*To do*
Using the entries that follow, report how many lines contain the word "doložiť". Only the number is wanted.

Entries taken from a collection
= = =

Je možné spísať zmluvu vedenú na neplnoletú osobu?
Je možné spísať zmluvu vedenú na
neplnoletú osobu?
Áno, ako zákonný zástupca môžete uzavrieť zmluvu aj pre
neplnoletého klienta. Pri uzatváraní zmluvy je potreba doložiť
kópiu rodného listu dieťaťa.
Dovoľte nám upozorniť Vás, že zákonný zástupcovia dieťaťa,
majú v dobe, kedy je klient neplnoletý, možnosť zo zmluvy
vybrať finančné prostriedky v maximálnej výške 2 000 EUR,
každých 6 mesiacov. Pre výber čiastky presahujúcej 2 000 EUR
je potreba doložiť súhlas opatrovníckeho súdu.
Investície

= = =

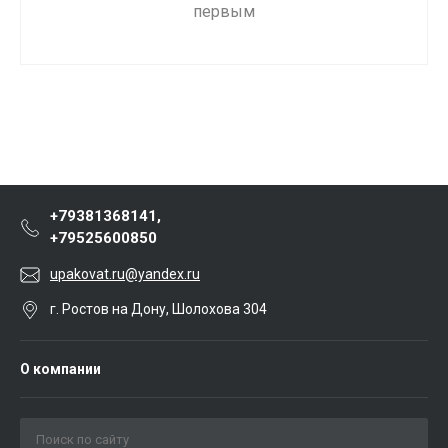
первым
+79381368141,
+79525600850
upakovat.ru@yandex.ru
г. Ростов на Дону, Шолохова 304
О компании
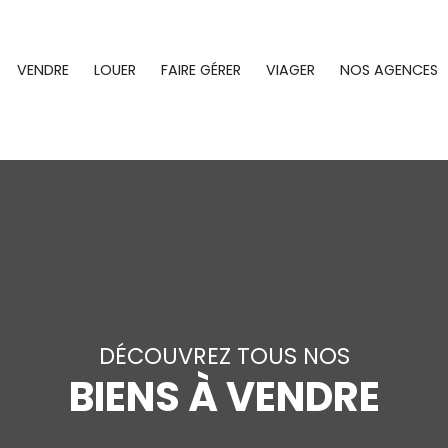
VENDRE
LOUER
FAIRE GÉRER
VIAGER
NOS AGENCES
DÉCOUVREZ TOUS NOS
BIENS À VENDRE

= = =

*Result*
2